In dit geval kan de door Intrum Justitia geleden schade niet nauwkeurig berekend worden, nu enige relevante informatie met betrekking tot de door haar als gevolg van de ontbinding van de overeenkomst bespaarde kosten ontbreekt. Ingevolge artikel 6:97 BW kan de kantonrechter in dat geval de geleden schade schatten.
Bij die schatting zoekt de kantonrechter aansluiting bij de formule die ontwikkeld is door de landelijke werkgroep die is ingesteld door de voorzitters van de civiele en kantonsectoren (het LOVCK) en die onder meer gepubliceerd is op rechtspraak.nl.
De schadevergoeding volgens die formule bestaat uit een component van de vaste waardes en belcomponent. Enerzijds wordt een vergoeding toegekend voor de verstrekte telefoon, althans het restant van de toestelwaarde, en de aansluitkosten. Anderzijds wordt de schade naar redelijkheid geschat op de helft van de abonnementskosten die over de periode na de ontbinding verschuldigd zouden zijn geweest, met dien verstande dat deze wordt verminderd met de daarin reeds verdisconteerde vergoeding voor het toestel en andere vaste waardes.
In casu geldt dan op basis van de door Intrum Justitia verstrekte gegevens die door [gedaagde] niet weersproken zijn het volgende.
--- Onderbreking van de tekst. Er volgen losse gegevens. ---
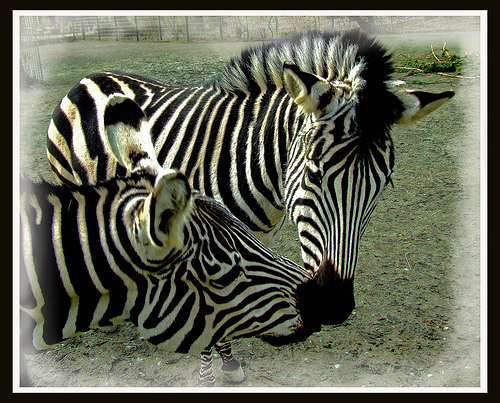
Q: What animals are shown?
A: Zebras.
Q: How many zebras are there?
A: 2.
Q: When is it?
A: Day time.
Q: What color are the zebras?
A: Black and white.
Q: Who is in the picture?
A: Only the zebras.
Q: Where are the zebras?
A: At the zoo.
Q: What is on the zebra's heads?
A: Hair.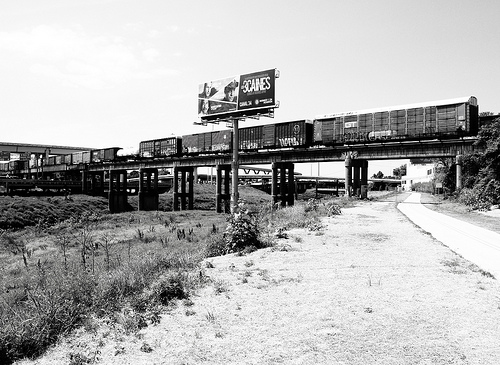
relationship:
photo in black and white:
[11, 35, 488, 297] [224, 78, 250, 102]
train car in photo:
[319, 98, 486, 140] [11, 35, 488, 297]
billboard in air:
[193, 75, 279, 116] [60, 47, 113, 64]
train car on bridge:
[319, 98, 486, 140] [284, 141, 453, 159]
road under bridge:
[406, 198, 463, 244] [284, 141, 453, 159]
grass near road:
[148, 225, 268, 244] [406, 198, 463, 244]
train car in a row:
[319, 98, 486, 140] [138, 107, 475, 161]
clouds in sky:
[466, 28, 491, 73] [95, 38, 169, 72]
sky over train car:
[95, 38, 169, 72] [319, 98, 486, 140]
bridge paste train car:
[284, 141, 453, 159] [319, 98, 486, 140]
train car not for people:
[319, 98, 486, 140] [201, 84, 241, 113]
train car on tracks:
[319, 98, 486, 140] [114, 154, 139, 165]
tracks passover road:
[114, 154, 139, 165] [406, 198, 463, 244]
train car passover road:
[319, 98, 486, 140] [406, 198, 463, 244]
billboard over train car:
[193, 75, 279, 116] [319, 98, 486, 140]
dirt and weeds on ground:
[186, 267, 221, 295] [287, 204, 336, 251]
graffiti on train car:
[279, 136, 299, 146] [319, 98, 486, 140]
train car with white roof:
[319, 98, 486, 140] [418, 95, 473, 110]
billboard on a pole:
[193, 75, 279, 116] [230, 120, 242, 219]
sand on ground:
[219, 256, 237, 277] [287, 204, 336, 251]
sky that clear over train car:
[95, 38, 169, 72] [319, 98, 486, 140]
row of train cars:
[138, 107, 475, 161] [244, 116, 465, 145]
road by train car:
[406, 198, 463, 244] [319, 98, 486, 140]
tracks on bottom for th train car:
[114, 154, 139, 165] [319, 98, 486, 140]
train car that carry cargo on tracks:
[319, 98, 486, 140] [114, 154, 139, 165]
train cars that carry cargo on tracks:
[244, 116, 465, 145] [114, 154, 139, 165]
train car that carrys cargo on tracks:
[319, 98, 486, 140] [114, 154, 139, 165]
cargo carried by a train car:
[189, 131, 227, 153] [319, 98, 486, 140]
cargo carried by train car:
[189, 131, 227, 153] [319, 98, 486, 140]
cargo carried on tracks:
[189, 131, 227, 153] [114, 154, 139, 165]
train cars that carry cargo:
[244, 116, 465, 145] [189, 131, 227, 153]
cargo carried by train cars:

Uitgegaan wordt van het bedrag aan basisabonnement van € 27,50 per maand. Van de abonnementsperiode van 24 maanden waren –afgerond- 4 maanden verstreken op het moment van beëindiging zodat nog 20 abonnementstermijnen resteerden. De waarde van het toestel is door eiseres gesteld op € 284,87.
De telefooncomponent = 20/24 x € 284,87 = € 237,39.
De belcomponent = € 27,50 – (€ 284,87/24) = € 15,63.
De totale schadevergoeding wordt derhalve bepaald op:
€ 237,39 + (20 x € 15,63 x 0,5) = € 393,79. Dat bedrag zal worden toegewezen.
Aldus is aan schadevergoeding toewijsbaar een bedrag van € 393,79.
Voor toewijzing van de door Intrum Justitia over de schadevergoeding gevorderde BTW bestaat geen grond, nu over de schadevergoeding geen BTW verschuldigd is en Intrum Justitia niets heeft gesteld waaruit volgt dat zij over die vergoeding wel BTW verschuldigd is.
Vorenstaande overwegingen leiden tot de conclusie dat de gevorderde hoofdsom toewijsbaar is, zij het dat in plaats van het bedrag van € 557,72 van de nota van 4 december 2009 slechts toewijsbaar is een bedrag van € 393,79. Aldus is toewijsbaar de somma van € 647,90 ( te weten € 176,57 + € 62,78 + € 14,76 + € 393,76).
Gelet op het verzuim zullen de wettelijke rente en de buitengerechtelijke incassokosten worden toegewezen, nu daarenboven voldoende aannemelijk is geworden dat buitengerechtelijke kosten zijn gemaakt en de hoogte gebaseerd is op de ter zake geldende richtlijnen.
De proceskosten komen voor rekening van [gedaagde] omdat deze grotendeels in het ongelijk wordt gesteld. De kosten voor de akte blijven echter voor rekening van Intrum Justitia.
Veroordeelt [gedaagde] om tegen kwijting aan Intrum Justitia te betalen € 811,55, te vermeerderen met de wettelijke rente over € 647,90 vanaf 1 juni 2010 tot de dag der voldoening .
Veroordeelt [gedaagde] in de proceskosten, tot op heden aan de zijde van Intrum Justitia begroot op:
€ 82,74 wegens explootkosten,
€ 158,00 wegens vastrecht en
€ 100,00 wegens salaris gemachtigde.
Verklaart deze veroordeling(en) uitvoerbaar bij voorraad.
Wijst af het meer of anders gevorderde.
Dit vonnis is gewezen door mr. H.A. van den Berg, kantonrechter, bijgestaan door de griffier, en in het openbaar uitgesproken op 22 november 2010.